Rostam-Beglou (1)

The well-known Iranian poet Mohamadreza Haj Rostambegloo was released on bail from Karaj’s Central Prison last week, following his third arrest by the authorities in Iran in the last six years.

His mother, Maryam Soltani, told the International Campaign for Human Rights in Iran that he was freed on December 20, 2015, after posting 700 million rials (about $23,240) bail, four days after he was arrested by agents of the Revolutionary Guards Intelligence Organization.

His passport, national ID card, mobile phone, and computer tablet were confiscated, she added.

The 41-year-old poet, whose books include The Last Tango Under the Moonlight and Now Mona Lisa, was arrested on two previous occasions. In 2009 he was held in detention for five days after taking part in a demonstration following the disputed presidential election results. He was arrested again in 2012; he was initially transferred to Evin prison for a few days and then later transferred to Rajaee Shahr Prison, near his city of residence, Karaj. On September 10, 2012, he was sentenced to seven months in prison and 500,000 rials (approximately $17) in fines for “insulting the sacred” and distributing illegal CDs of his and other poets’ poetry. He was released from prison in December 2013, upon completion of his sentence.

Maryam Soltani told the Campaign that after ransacking her son’s home on December 16, 2015, six security agents took him away along with his personal belongings and then came to her home and carried out a search there as well.

“It was 3:00 in the afternoon when our door bell rang. I heard my son’s voice on the intercom telling me to open the door. But when I went to the gate I saw him with a few others. One of them closed the gate and told me to cover my head because they were coming inside. I was very surprised and quickly wore a scarf. Then six men came in with Mohamadreza who was in handcuffs,” Soltani said.

“They were very harsh… I tried to resist them… They showed me the search warrant but I insisted that they should not touch our personal things.

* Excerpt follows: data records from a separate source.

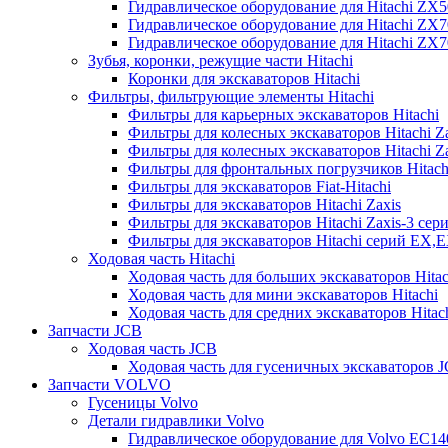
Гидравлическое оборудование для Hitachi ZX
Гидравлическое оборудование для Hitachi ZX7
Гидравлическое оборудование для Hitachi ZX
Зубья, коронки, режущие части Hitachi
Коронки для экскаваторов Hitachi
Фильтры, фильтрующие элементы Hitachi
Фильтры для карьерных экскаваторов Hitachi
Фильтры для колесных экскаваторов Hitachi Z
Фильтры для колесных экскаваторов Hitachi Za
Фильтры для фронтальных погрузчиков Hitach
Фильтры для экскаваторов Fiat-Hitachi
Фильтры для экскаваторов Hitachi Zaxis
Фильтры для экскаваторов Hitachi Zaxis-3 сер
Фильтры для экскаваторов Hitachi серий EX,
Ходовая часть Hitachi
Ходовая часть для больших экскаваторов Hitac
Ходовая часть для мини экскаваторов Hitachi
Ходовая часть для средних экскаваторов Hitac
Запчасти JCB
Ходовая часть JCB
Ходовая часть для гусеничных экскаваторов 
Запчасти VOLVO
Гусеницы Volvo
Детали гидравлики Volvo
Гидравлическое оборудование для Volvo EC1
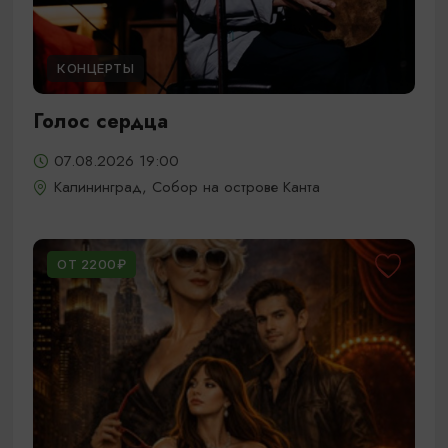
КОНЦЕРТЫ
Голос сердца
07.08.2026 19:00
Калининград, Собор на острове Канта
ОТ 2200₽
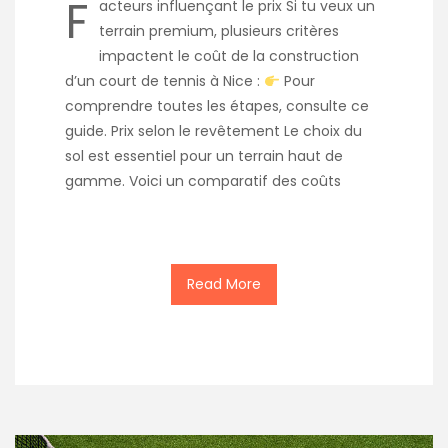
F
acteurs influençant le prix Si tu veux un
terrain premium, plusieurs critères
impactent le coût de la construction
d’un court de tennis à Nice :
Pour
comprendre toutes les étapes, consulte ce
guide. Prix selon le revêtement Le choix du
sol est essentiel pour un terrain haut de
gamme. Voici un comparatif des coûts
Read More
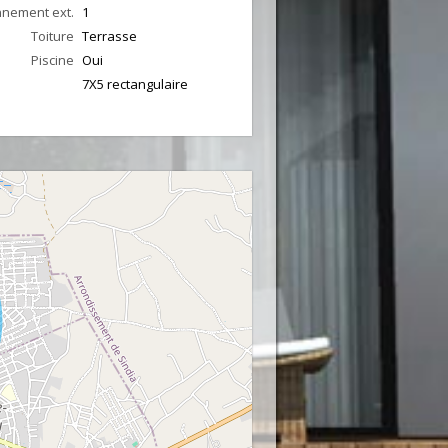
nnement ext.
1
Toiture
Terrasse
Piscine
Oui
7X5 rectangulaire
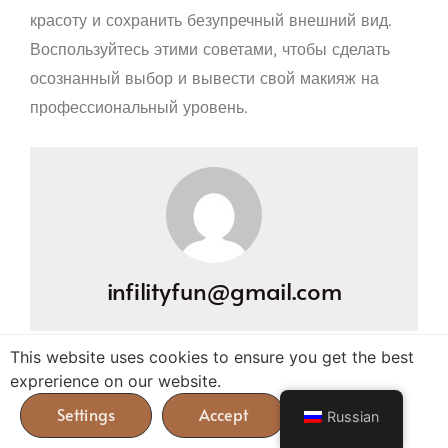
красоту и сохранить безупречный внешний вид.
Воспользуйтесь этими советами, чтобы сделать
осознанный выбор и вывести свой макияж на
профессиональный уровень.
infilityfun@gmail.com
This website uses cookies to ensure you get the best
exprerience on our website.
Russian
Похожие статьи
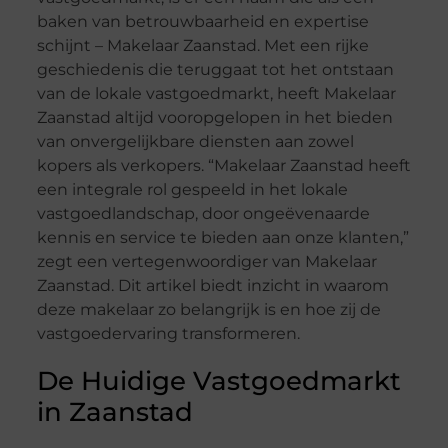
baken van betrouwbaarheid en expertise
schijnt – Makelaar Zaanstad. Met een rijke
geschiedenis die teruggaat tot het ontstaan
van de lokale vastgoedmarkt, heeft Makelaar
Zaanstad altijd vooropgelopen in het bieden
van onvergelijkbare diensten aan zowel
kopers als verkopers. “Makelaar Zaanstad heeft
een integrale rol gespeeld in het lokale
vastgoedlandschap, door ongeëvenaarde
kennis en service te bieden aan onze klanten,”
zegt een vertegenwoordiger van Makelaar
Zaanstad. Dit artikel biedt inzicht in waarom
deze makelaar zo belangrijk is en hoe zij de
vastgoedervaring transformeren.
De Huidige Vastgoedmarkt
in Zaanstad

When the agents didn’t find what they wanted they wrote on the warrant that the house had been searched and got me to sign it.”

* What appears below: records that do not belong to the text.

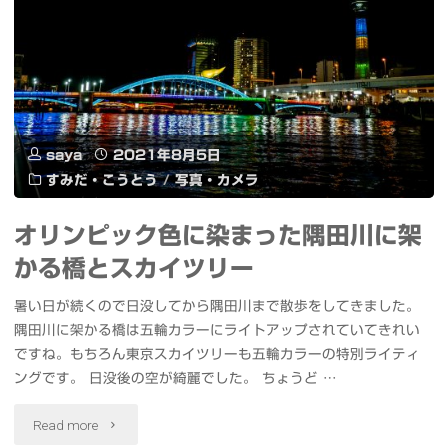
ト
ム
バ
ミ
ソ
ッ
ュ
フ
グ
ー
ト
COMSH"
saya
2021年8月5日
ジ
ウ
すみだ・こうとう
/
写真・カメラ
ッ
ェ
オリンピック色に染まった隅田川に架
ク
ア
かる橋とスカイツリー
LED
ベ
暑い日が続くので日没してから隅田川まで散歩をしてきました。
シ
ー
隅田川に架かる橋は五輪カラーにライトアップされていてきれい
ですね。もちろん東京スカイツリーも五輪カラーの特別ライティ
ー
タ
ングです。 日没後の空が綺麗でした。 ちょうど …
リ
版
"オ
Read more
ン
で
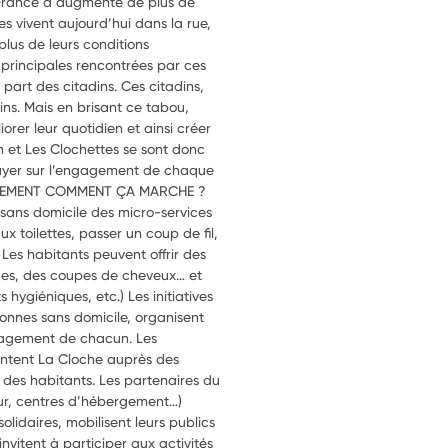
France a augmenté de plus de
s vivent aujourd’hui dans la rue,
plus de leurs conditions
s principales rencontrées par ces
 part des citadins. Ces citadins,
ins. Mais en brisant ce tabou,
orer leur quotidien et ainsi créer
on et Les Clochettes se sont donc
puyer sur l’engagement de chaque
RÈTEMENT COMMENT ÇA MARCHE ?
sans domicile des micro-services
x toilettes, passer un coup de fil,
 Les habitants peuvent offrir des
des, des coupes de cheveux… et
 hygiéniques, etc.) Les initiatives
sonnes sans domicile, organisent
ngagement de chacun. Les
entent La Cloche auprès des
 des habitants. Les partenaires du
ur, centres d’hébergement…)
olidaires, mobilisent leurs publics
 invitent à participer aux activités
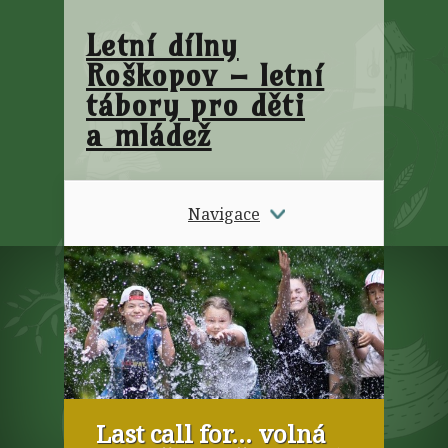
Letní dílny
Roškopov – letní
tábory pro děti
a mládež
Navigace
Last call for… volná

Haj Rostambegloo’s mother added: “One of the agents told me that my son is accused of insulting the sacred and spreading lies on social media and in his books. They said they had been monitoring his activities for a long time.”

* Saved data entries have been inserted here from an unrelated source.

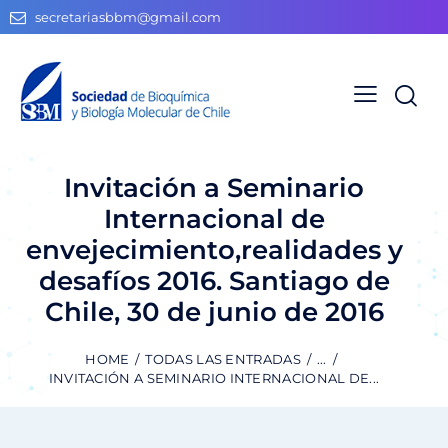
secretariasbbm@gmail.com
Invitación a Seminario
Internacional de
envejecimiento,realidades y
desafíos 2016. Santiago de
Chile, 30 de junio de 2016
HOME
TODAS LAS ENTRADAS
...
INVITACIÓN A SEMINARIO INTERNACIONAL DE...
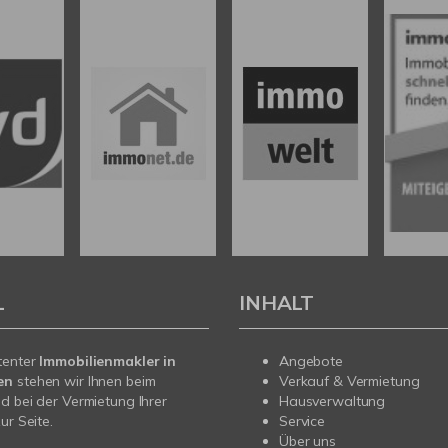
L
INHALT
tenter
Immobilienmakler in
Angebote
en
stehen wir Ihnen beim
Verkauf & Vermietung
d bei der Vermietung Ihrer
Hausverwaltung
ur Seite.
Service
Über uns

After his arrest, the poet spoke to his father on the phone from Karaj Central Prison to follow up his case at Branch 12 of the local Revolutionary Prosecutor’s office and arrange bail.

In recent months, security agencies have been increasing pressure on the artistic community and hardline courts have issued heavy sentences against those thought to be crossing conservative religious or political lines. Two poets, a filmmaker and three founders of a music site are among the artists recently given long prison sentences in 2015.